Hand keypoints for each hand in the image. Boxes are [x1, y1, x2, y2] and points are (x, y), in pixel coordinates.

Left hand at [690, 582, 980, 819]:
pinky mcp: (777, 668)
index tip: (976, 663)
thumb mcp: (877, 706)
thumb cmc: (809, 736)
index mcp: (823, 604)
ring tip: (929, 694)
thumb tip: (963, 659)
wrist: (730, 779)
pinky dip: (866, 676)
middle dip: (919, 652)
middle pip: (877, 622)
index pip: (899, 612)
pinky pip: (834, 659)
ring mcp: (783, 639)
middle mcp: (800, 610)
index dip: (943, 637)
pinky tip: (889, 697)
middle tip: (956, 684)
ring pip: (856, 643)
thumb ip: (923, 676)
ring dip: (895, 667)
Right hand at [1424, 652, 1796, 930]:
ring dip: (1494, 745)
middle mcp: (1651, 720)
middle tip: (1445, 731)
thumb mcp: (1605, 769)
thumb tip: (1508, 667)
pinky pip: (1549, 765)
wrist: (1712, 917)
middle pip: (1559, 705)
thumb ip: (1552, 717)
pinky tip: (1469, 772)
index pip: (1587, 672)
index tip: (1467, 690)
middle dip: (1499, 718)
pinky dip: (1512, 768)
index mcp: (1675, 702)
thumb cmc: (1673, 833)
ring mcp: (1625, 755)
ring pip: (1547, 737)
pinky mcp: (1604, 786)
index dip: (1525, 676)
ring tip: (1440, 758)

════════════════

### Task:
In the entries above, find each line that has the word "pinky". Copy it.

### Your response:
pinky mcp: (777, 668)
pinky dip: (866, 676)
pinky pip: (834, 659)
pinky tip: (889, 697)
pinky pip: (1549, 765)
pinky tip: (1469, 772)
pinky dip: (1512, 768)
pinky mcp: (1604, 786)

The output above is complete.